### Task objective
Print the entries word for word from the very first line through the line containing "How many positive", including that line.

### Input data
▬▬▬▬▬▬▬▬▬▬
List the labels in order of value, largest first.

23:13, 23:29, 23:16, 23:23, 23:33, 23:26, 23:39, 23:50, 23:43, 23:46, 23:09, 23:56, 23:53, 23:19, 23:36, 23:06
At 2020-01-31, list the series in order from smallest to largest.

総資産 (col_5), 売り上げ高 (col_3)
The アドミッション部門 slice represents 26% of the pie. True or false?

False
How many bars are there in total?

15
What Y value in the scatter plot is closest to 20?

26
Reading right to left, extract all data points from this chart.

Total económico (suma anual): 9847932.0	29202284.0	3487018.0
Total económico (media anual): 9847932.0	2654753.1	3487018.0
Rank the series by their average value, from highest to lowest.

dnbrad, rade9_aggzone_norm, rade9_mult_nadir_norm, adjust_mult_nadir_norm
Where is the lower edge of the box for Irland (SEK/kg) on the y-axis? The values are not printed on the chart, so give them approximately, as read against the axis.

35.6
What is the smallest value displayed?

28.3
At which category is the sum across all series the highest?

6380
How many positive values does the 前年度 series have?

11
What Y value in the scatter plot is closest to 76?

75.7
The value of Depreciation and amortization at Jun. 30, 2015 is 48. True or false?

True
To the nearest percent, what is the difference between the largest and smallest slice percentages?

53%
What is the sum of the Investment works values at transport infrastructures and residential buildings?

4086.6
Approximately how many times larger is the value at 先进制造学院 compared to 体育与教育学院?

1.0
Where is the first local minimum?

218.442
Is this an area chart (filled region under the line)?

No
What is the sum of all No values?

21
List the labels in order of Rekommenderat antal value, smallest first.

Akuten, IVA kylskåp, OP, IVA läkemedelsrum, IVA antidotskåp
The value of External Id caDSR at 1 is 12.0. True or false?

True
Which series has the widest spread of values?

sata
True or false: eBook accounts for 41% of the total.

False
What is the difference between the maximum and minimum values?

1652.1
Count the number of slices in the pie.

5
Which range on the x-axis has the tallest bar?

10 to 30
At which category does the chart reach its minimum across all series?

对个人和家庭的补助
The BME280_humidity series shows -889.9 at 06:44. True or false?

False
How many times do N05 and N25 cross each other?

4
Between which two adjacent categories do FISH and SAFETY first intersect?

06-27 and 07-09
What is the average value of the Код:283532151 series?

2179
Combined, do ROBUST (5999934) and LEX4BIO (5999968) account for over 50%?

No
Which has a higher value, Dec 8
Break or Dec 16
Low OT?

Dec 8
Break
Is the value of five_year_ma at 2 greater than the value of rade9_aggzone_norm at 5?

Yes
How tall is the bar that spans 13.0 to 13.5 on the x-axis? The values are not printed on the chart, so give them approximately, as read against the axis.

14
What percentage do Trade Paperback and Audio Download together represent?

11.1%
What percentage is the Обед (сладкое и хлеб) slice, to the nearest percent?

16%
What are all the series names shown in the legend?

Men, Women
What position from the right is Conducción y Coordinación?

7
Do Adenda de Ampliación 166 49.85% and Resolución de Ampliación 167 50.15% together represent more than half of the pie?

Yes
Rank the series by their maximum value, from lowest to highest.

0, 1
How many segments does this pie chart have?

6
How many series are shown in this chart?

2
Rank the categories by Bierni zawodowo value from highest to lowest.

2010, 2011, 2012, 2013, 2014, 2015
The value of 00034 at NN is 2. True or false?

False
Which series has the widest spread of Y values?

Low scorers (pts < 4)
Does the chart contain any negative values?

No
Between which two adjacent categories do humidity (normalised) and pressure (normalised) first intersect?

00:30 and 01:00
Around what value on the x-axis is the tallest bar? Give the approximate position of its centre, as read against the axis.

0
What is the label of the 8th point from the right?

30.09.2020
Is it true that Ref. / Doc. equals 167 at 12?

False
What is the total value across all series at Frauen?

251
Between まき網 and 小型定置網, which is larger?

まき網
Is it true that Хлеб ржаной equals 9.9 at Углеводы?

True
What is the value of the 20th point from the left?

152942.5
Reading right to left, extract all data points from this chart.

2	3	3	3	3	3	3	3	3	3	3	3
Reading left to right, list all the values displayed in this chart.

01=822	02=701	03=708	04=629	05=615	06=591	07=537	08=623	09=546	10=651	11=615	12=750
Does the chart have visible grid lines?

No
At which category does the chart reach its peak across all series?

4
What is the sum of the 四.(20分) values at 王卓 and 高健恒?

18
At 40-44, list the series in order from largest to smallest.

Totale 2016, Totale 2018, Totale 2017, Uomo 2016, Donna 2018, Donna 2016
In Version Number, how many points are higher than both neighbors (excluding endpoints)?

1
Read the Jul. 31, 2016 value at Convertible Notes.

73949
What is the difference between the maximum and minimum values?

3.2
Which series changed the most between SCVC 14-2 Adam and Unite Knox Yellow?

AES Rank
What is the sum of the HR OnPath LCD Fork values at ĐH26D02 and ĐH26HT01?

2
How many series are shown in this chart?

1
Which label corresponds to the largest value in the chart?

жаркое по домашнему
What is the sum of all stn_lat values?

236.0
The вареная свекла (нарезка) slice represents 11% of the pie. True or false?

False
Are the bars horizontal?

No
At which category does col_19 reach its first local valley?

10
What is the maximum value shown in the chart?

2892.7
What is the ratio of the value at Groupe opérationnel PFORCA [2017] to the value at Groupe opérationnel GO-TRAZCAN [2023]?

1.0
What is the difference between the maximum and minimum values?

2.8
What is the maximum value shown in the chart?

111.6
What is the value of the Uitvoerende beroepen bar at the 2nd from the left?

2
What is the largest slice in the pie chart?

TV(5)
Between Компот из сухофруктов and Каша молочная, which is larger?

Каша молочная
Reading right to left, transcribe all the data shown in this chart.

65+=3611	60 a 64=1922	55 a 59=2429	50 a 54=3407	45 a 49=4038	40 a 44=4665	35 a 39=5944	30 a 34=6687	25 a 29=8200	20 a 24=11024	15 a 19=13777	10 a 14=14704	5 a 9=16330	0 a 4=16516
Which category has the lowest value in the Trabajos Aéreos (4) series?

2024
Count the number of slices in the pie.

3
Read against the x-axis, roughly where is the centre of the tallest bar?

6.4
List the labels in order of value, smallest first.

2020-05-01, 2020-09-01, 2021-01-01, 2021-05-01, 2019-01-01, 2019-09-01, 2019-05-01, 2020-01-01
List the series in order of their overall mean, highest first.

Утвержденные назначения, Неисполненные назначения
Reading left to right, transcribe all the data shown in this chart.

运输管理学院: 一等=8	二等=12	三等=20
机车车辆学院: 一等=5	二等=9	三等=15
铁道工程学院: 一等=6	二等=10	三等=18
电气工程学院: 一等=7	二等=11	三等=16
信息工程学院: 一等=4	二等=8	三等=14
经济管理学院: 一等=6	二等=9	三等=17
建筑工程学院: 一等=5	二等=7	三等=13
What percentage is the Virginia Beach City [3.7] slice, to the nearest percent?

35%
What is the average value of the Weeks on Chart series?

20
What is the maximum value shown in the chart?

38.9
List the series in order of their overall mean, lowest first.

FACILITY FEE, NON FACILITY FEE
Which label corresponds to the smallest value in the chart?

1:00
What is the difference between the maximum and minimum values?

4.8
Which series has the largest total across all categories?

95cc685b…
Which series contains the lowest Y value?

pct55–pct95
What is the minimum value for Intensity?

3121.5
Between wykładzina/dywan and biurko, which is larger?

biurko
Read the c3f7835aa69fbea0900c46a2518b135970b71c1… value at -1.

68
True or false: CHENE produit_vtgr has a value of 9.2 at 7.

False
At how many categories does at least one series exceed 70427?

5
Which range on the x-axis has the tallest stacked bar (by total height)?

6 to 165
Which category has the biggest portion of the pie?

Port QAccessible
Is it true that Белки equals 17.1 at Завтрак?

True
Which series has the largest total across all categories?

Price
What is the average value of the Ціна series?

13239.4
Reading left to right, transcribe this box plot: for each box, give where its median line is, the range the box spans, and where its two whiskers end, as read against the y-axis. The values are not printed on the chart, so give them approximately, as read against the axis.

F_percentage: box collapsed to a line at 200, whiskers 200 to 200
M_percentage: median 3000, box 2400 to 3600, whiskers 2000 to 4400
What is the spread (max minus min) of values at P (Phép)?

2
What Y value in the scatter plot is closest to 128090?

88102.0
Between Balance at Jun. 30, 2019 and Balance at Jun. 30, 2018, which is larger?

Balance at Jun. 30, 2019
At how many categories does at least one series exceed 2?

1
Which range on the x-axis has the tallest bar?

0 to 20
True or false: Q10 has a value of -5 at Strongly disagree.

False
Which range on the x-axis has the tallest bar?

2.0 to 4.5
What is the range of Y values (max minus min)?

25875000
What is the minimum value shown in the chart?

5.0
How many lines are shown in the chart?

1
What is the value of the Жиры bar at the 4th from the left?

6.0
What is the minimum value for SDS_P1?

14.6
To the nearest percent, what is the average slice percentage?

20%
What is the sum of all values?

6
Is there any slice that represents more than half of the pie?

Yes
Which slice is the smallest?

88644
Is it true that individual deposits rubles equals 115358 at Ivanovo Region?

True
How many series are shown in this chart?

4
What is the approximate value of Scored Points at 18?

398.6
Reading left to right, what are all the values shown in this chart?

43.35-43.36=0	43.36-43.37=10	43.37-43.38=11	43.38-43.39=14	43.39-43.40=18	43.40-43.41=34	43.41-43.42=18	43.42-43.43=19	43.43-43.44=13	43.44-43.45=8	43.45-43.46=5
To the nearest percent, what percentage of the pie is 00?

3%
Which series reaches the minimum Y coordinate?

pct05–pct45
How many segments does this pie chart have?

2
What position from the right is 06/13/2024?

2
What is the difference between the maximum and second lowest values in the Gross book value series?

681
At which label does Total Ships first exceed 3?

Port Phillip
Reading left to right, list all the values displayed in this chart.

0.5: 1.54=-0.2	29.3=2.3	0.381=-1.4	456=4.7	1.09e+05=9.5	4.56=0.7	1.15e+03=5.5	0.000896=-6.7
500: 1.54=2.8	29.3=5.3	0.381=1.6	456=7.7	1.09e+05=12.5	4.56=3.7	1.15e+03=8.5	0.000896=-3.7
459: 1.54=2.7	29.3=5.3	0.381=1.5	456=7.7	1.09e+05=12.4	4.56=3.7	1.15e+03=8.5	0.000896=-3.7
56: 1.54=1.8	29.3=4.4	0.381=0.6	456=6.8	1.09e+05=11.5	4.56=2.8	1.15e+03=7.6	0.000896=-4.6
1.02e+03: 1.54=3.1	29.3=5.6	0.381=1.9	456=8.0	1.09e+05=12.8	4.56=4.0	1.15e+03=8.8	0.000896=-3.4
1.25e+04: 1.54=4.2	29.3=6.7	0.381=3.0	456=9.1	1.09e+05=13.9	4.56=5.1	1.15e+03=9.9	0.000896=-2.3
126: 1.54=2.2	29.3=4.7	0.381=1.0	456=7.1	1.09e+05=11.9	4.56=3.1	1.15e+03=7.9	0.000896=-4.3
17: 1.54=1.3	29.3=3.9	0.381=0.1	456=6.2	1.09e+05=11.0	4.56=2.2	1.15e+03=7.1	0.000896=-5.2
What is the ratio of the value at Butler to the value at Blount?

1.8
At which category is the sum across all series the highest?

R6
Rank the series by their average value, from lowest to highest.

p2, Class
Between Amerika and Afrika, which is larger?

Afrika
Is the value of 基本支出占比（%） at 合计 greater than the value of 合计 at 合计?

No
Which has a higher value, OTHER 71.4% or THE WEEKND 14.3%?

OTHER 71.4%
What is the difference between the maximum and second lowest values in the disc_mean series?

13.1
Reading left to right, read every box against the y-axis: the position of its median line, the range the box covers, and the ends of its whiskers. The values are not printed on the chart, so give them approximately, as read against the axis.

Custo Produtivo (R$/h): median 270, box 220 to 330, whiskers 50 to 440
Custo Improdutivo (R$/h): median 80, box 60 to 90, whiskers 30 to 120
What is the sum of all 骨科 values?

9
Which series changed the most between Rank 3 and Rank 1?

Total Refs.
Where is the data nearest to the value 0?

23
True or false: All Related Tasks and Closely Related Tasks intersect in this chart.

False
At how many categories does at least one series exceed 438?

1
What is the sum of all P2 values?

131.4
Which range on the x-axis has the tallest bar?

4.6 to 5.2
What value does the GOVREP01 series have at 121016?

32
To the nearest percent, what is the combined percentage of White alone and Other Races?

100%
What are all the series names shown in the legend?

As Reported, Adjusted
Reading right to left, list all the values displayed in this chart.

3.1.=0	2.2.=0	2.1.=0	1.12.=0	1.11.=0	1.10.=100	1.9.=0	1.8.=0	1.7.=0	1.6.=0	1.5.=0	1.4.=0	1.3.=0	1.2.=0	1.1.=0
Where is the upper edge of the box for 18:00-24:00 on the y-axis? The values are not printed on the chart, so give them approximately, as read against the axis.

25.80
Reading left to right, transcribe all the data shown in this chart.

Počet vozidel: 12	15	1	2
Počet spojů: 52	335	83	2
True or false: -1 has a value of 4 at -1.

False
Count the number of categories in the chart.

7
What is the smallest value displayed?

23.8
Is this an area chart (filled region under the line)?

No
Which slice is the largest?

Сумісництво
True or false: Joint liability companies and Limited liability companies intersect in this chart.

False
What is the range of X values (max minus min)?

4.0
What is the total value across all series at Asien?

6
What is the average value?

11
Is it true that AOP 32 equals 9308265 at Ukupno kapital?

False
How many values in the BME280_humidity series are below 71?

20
▬▬▬▬▬▬▬▬▬▬
### Written solution
List the labels in order of value, largest first.

23:13, 23:29, 23:16, 23:23, 23:33, 23:26, 23:39, 23:50, 23:43, 23:46, 23:09, 23:56, 23:53, 23:19, 23:36, 23:06
At 2020-01-31, list the series in order from smallest to largest.

総資産 (col_5), 売り上げ高 (col_3)
The アドミッション部門 slice represents 26% of the pie. True or false?

False
How many bars are there in total?

15
What Y value in the scatter plot is closest to 20?

26
Reading right to left, extract all data points from this chart.

Total económico (suma anual): 9847932.0	29202284.0	3487018.0
Total económico (media anual): 9847932.0	2654753.1	3487018.0
Rank the series by their average value, from highest to lowest.

dnbrad, rade9_aggzone_norm, rade9_mult_nadir_norm, adjust_mult_nadir_norm
Where is the lower edge of the box for Irland (SEK/kg) on the y-axis? The values are not printed on the chart, so give them approximately, as read against the axis.

35.6
What is the smallest value displayed?

28.3
At which category is the sum across all series the highest?

6380
How many positive values does the 前年度 series have?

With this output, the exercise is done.